If there was any question about fashion being as collectible as art, jewels or watches, this might be a good answer.

Monogram Malle Courrier 90 Trunk Courtesy of Christie's

Legendary skate brand Supreme turned much of retail on its head a few years ago as it began a rapid expansion despite an otherwise sleepy retail market. Today, it is effectively part of the establishment—and the results of a much-anticipated auction at Christie’s reveal that its special collaborations are just as collectible as fine art.

Entitled Handbags x Hype, the online auction culled together some of the most photographed pieces from Supreme’s partnership with Louis Vuitton in addition to a host of other rare treasures. Included was a Monogram Malle Courrier 90 Trunk that sold for just as much as a one of a kind Himalaya Niloticus Crocodile Birkin 30––a cool $125,000 each. The entire affair exceeded expectations and garnered $2.1 million in sales with Supreme merchandise selling 95 percent of its available offering, according to WWD.

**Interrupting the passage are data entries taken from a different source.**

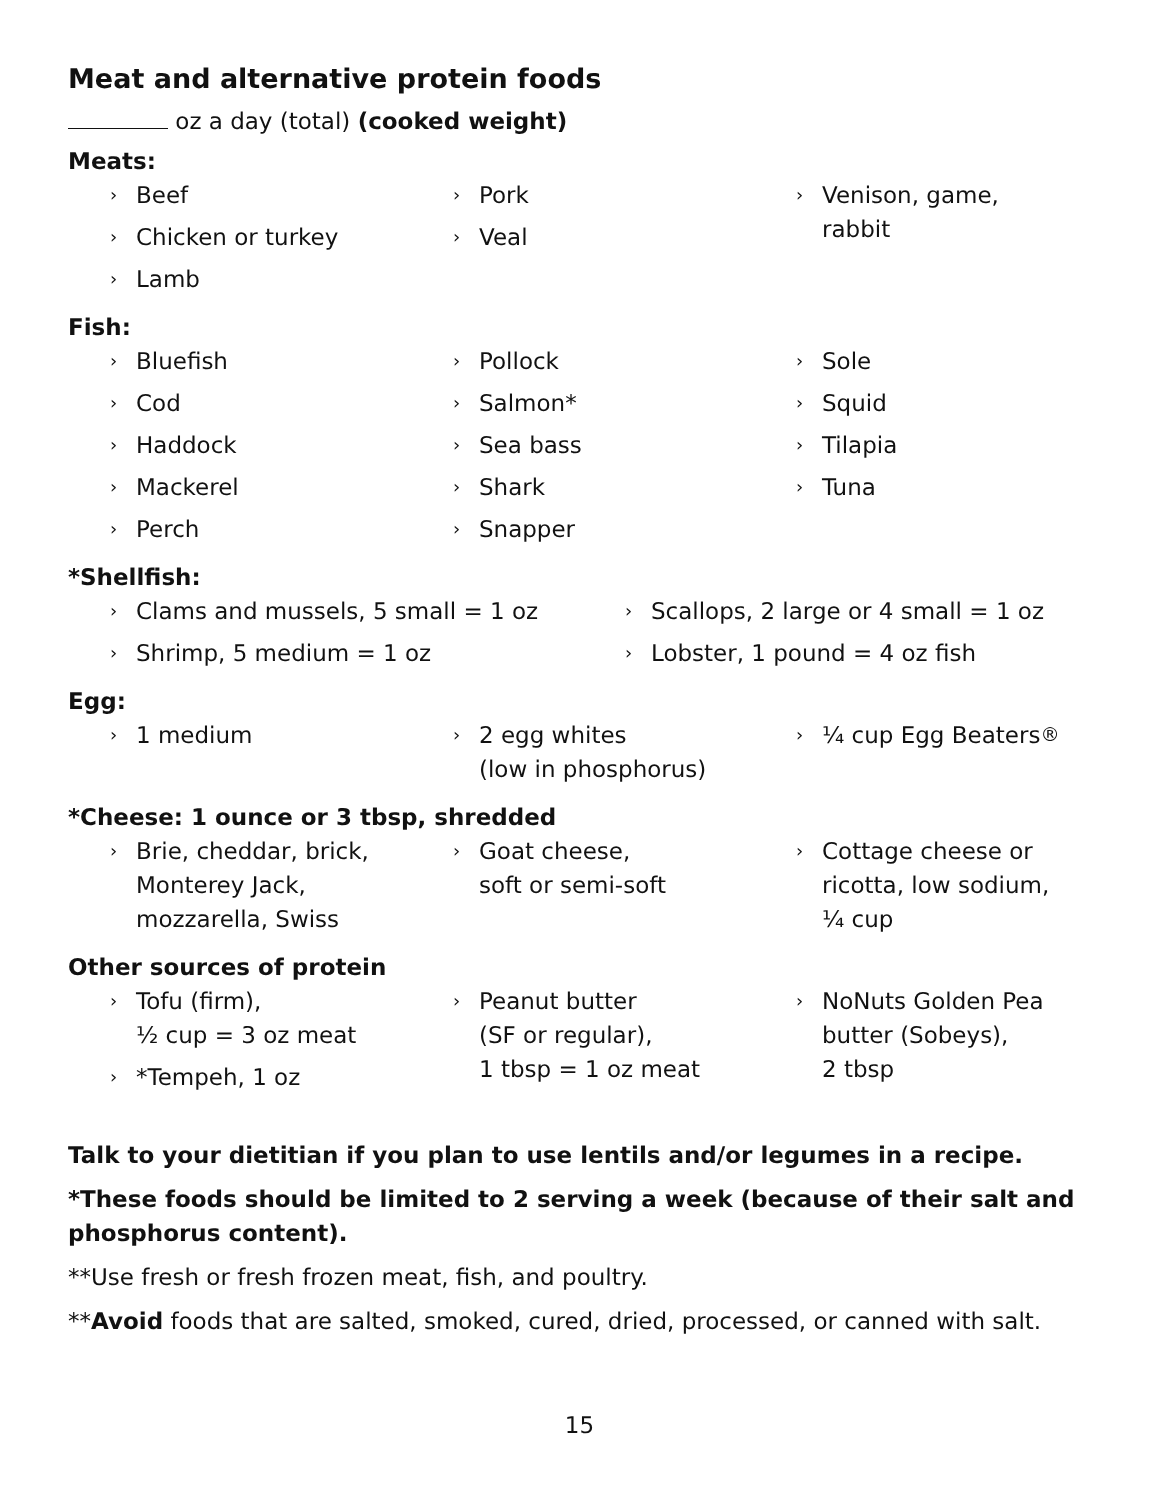Meat and alternative protein foods
oz a day (total) (cooked weight)
Meats:
› Beef
› Chicken or turkey
› Lamb
› Pork
› Veal
› Venison, game,
rabbit
Fish:
› Bluefish
› Cod
› Haddock
› Mackerel
› Perch
› Pollock
› Salmon*
› Sea bass
› Shark
› Snapper
› Sole
› Squid
› Tilapia
› Tuna
*Shellfish:
› Clams and mussels, 5 small = 1 oz
› Shrimp, 5 medium = 1 oz
› Scallops, 2 large or 4 small = 1 oz
› Lobster, 1 pound = 4 oz fish
Egg:
› 1 medium
› 2 egg whites
(low in phosphorus)
› ¼ cup Egg Beaters<sup>®</sup>
*Cheese: 1 ounce or 3 tbsp, shredded
› Brie, cheddar, brick,
Monterey Jack,
mozzarella, Swiss
› Goat cheese,
soft or semi-soft
› Cottage cheese or
ricotta, low sodium,
¼ cup
Other sources of protein
› Tofu (firm),
½ cup = 3 oz meat
› *Tempeh, 1 oz
› Peanut butter
(SF or regular),
1 tbsp = 1 oz meat
› NoNuts Golden Pea
butter (Sobeys),
2 tbsp
Talk to your dietitian if you plan to use lentils and/or legumes in a recipe.
*These foods should be limited to 2 serving a week (because of their salt and phosphorus content).
**Use fresh or fresh frozen meat, fish, and poultry.
**Avoid foods that are salted, smoked, cured, dried, processed, or canned with salt.
15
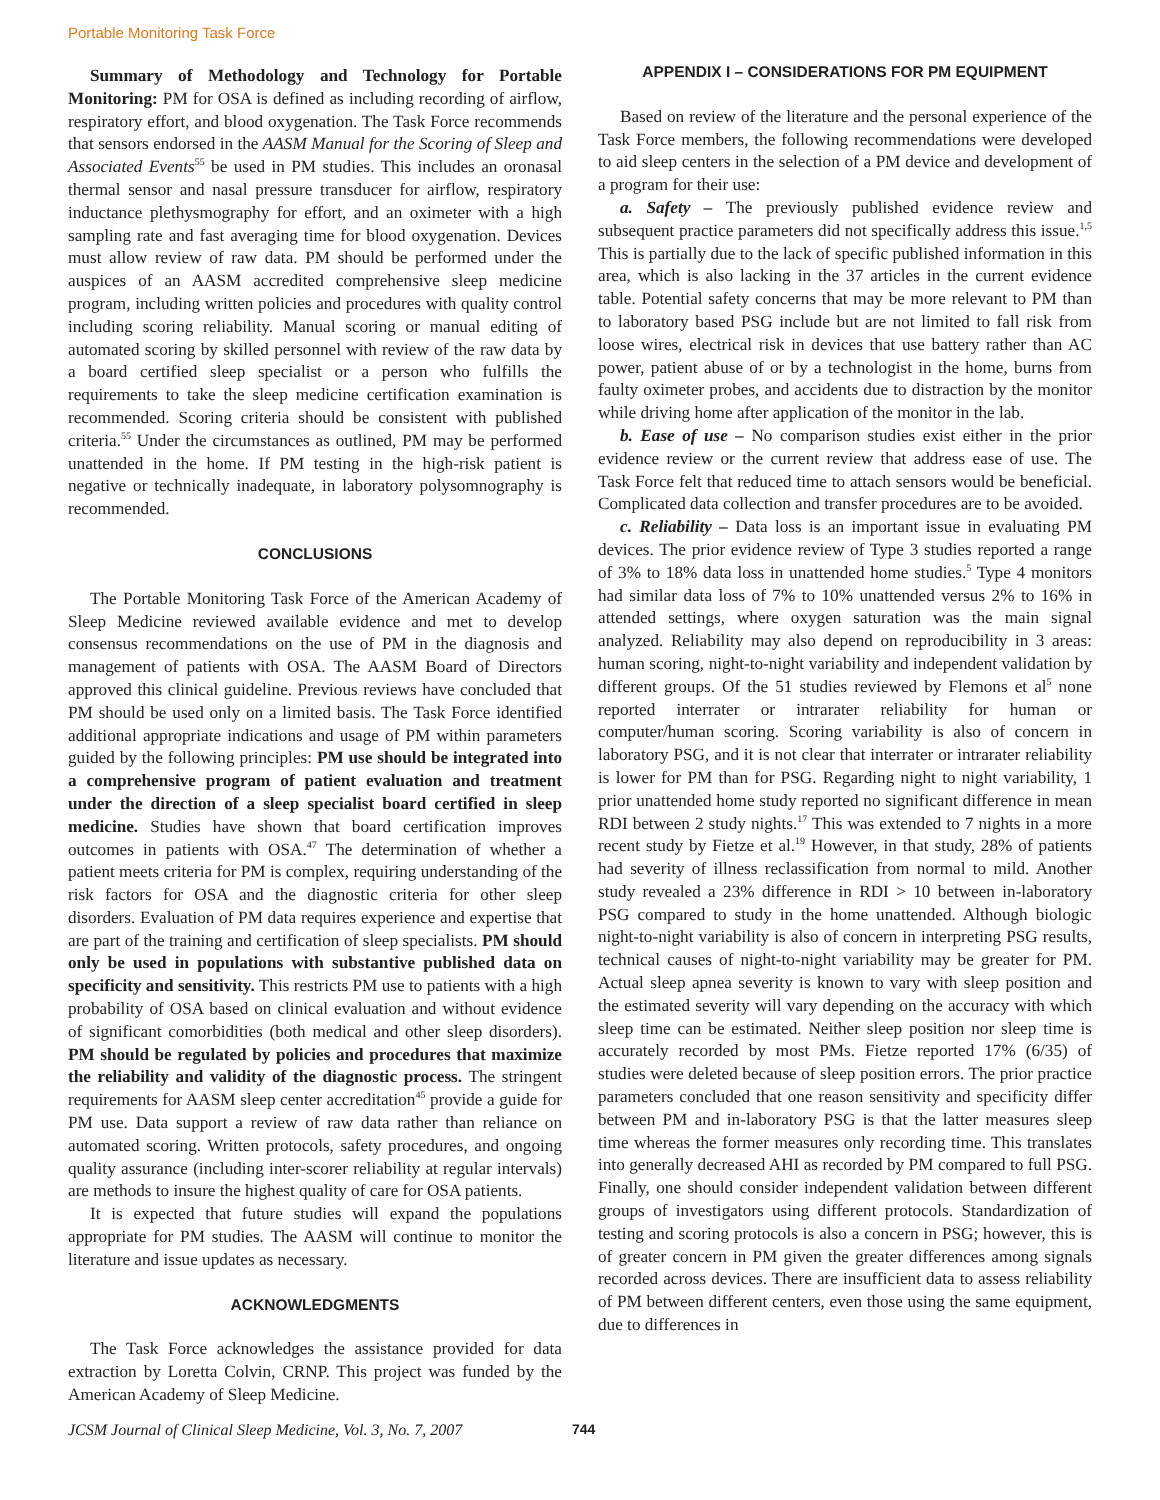Portable Monitoring Task Force
Summary of Methodology and Technology for Portable Monitoring: PM for OSA is defined as including recording of airflow, respiratory effort, and blood oxygenation. The Task Force recommends that sensors endorsed in the AASM Manual for the Scoring of Sleep and Associated Events<sup>55</sup> be used in PM studies. This includes an oronasal thermal sensor and nasal pressure transducer for airflow, respiratory inductance plethysmography for effort, and an oximeter with a high sampling rate and fast averaging time for blood oxygenation. Devices must allow review of raw data. PM should be performed under the auspices of an AASM accredited comprehensive sleep medicine program, including written policies and procedures with quality control including scoring reliability. Manual scoring or manual editing of automated scoring by skilled personnel with review of the raw data by a board certified sleep specialist or a person who fulfills the requirements to take the sleep medicine certification examination is recommended. Scoring criteria should be consistent with published criteria.<sup>55</sup> Under the circumstances as outlined, PM may be performed unattended in the home. If PM testing in the high-risk patient is negative or technically inadequate, in laboratory polysomnography is recommended.
CONCLUSIONS
The Portable Monitoring Task Force of the American Academy of Sleep Medicine reviewed available evidence and met to develop consensus recommendations on the use of PM in the diagnosis and management of patients with OSA. The AASM Board of Directors approved this clinical guideline. Previous reviews have concluded that PM should be used only on a limited basis. The Task Force identified additional appropriate indications and usage of PM within parameters guided by the following principles: PM use should be integrated into a comprehensive program of patient evaluation and treatment under the direction of a sleep specialist board certified in sleep medicine. Studies have shown that board certification improves outcomes in patients with OSA.<sup>47</sup> The determination of whether a patient meets criteria for PM is complex, requiring understanding of the risk factors for OSA and the diagnostic criteria for other sleep disorders. Evaluation of PM data requires experience and expertise that are part of the training and certification of sleep specialists. PM should only be used in populations with substantive published data on specificity and sensitivity. This restricts PM use to patients with a high probability of OSA based on clinical evaluation and without evidence of significant comorbidities (both medical and other sleep disorders). PM should be regulated by policies and procedures that maximize the reliability and validity of the diagnostic process. The stringent requirements for AASM sleep center accreditation<sup>45</sup> provide a guide for PM use. Data support a review of raw data rather than reliance on automated scoring. Written protocols, safety procedures, and ongoing quality assurance (including inter-scorer reliability at regular intervals) are methods to insure the highest quality of care for OSA patients.
It is expected that future studies will expand the populations appropriate for PM studies. The AASM will continue to monitor the literature and issue updates as necessary.
ACKNOWLEDGMENTS
The Task Force acknowledges the assistance provided for data extraction by Loretta Colvin, CRNP. This project was funded by the American Academy of Sleep Medicine.
APPENDIX I – CONSIDERATIONS FOR PM EQUIPMENT
Based on review of the literature and the personal experience of the Task Force members, the following recommendations were developed to aid sleep centers in the selection of a PM device and development of a program for their use:
a. Safety – The previously published evidence review and subsequent practice parameters did not specifically address this issue.<sup>1,5</sup> This is partially due to the lack of specific published information in this area, which is also lacking in the 37 articles in the current evidence table. Potential safety concerns that may be more relevant to PM than to laboratory based PSG include but are not limited to fall risk from loose wires, electrical risk in devices that use battery rather than AC power, patient abuse of or by a technologist in the home, burns from faulty oximeter probes, and accidents due to distraction by the monitor while driving home after application of the monitor in the lab.
b. Ease of use – No comparison studies exist either in the prior evidence review or the current review that address ease of use. The Task Force felt that reduced time to attach sensors would be beneficial. Complicated data collection and transfer procedures are to be avoided.
c. Reliability – Data loss is an important issue in evaluating PM devices. The prior evidence review of Type 3 studies reported a range of 3% to 18% data loss in unattended home studies.<sup>5</sup> Type 4 monitors had similar data loss of 7% to 10% unattended versus 2% to 16% in attended settings, where oxygen saturation was the main signal analyzed. Reliability may also depend on reproducibility in 3 areas: human scoring, night-to-night variability and independent validation by different groups. Of the 51 studies reviewed by Flemons et al<sup>5</sup> none reported interrater or intrarater reliability for human or computer/human scoring. Scoring variability is also of concern in laboratory PSG, and it is not clear that interrater or intrarater reliability is lower for PM than for PSG. Regarding night to night variability, 1 prior unattended home study reported no significant difference in mean RDI between 2 study nights.<sup>17</sup> This was extended to 7 nights in a more recent study by Fietze et al.<sup>19</sup> However, in that study, 28% of patients had severity of illness reclassification from normal to mild. Another study revealed a 23% difference in RDI > 10 between in-laboratory PSG compared to study in the home unattended. Although biologic night-to-night variability is also of concern in interpreting PSG results, technical causes of night-to-night variability may be greater for PM. Actual sleep apnea severity is known to vary with sleep position and the estimated severity will vary depending on the accuracy with which sleep time can be estimated. Neither sleep position nor sleep time is accurately recorded by most PMs. Fietze reported 17% (6/35) of studies were deleted because of sleep position errors. The prior practice parameters concluded that one reason sensitivity and specificity differ between PM and in-laboratory PSG is that the latter measures sleep time whereas the former measures only recording time. This translates into generally decreased AHI as recorded by PM compared to full PSG. Finally, one should consider independent validation between different groups of investigators using different protocols. Standardization of testing and scoring protocols is also a concern in PSG; however, this is of greater concern in PM given the greater differences among signals recorded across devices. There are insufficient data to assess reliability of PM between different centers, even those using the same equipment, due to differences in
JCSM Journal of Clinical Sleep Medicine, Vol. 3, No. 7, 2007 744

This sale represented the largest collection of Supreme gear Christie’s has ever sold, with stock including everything from its branded Everlast Boxing Group (sold for $17,500) to a set of KAWS-designed skateboards (sold for $32,500, a price four times their initial estimate).

“This auction successfully captured luxury as it is defined today and we were delighted to see the wide range of global participation with bidders from the U.S., Asia, Europe, and the Middle East,” said Caitlin Donovan, head of sale for handbags and accessories at Christie’s. Essentially, the sizable sum generated by the sale represents a shift in what modern consumers are seeking. It should be noted that after a series of blockbuster fashion exhibitions put on over the past several years, the market for fashion at auction has heated up substantially with museums, private collectors and investors eyeing the most hard-to-find gems.

In the same vein, the fruitful outcome of this sale further cements athletic gear and handbags as legitimate categories for collectors. Fashion at auction once took a noticeable back seat to fine art, but that is quickly changing. And, as this one example demonstrates, bidders are clamoring for items that extend well past the traditional parameters of ballgowns that once dominated the genre.

Sotheby’s hosted a similar auction over the summer that focused on rare sneakers. One pair from Nike made for the 1972 Olympic trials went for $437,000. It all makes us pretty confident there’s more to come.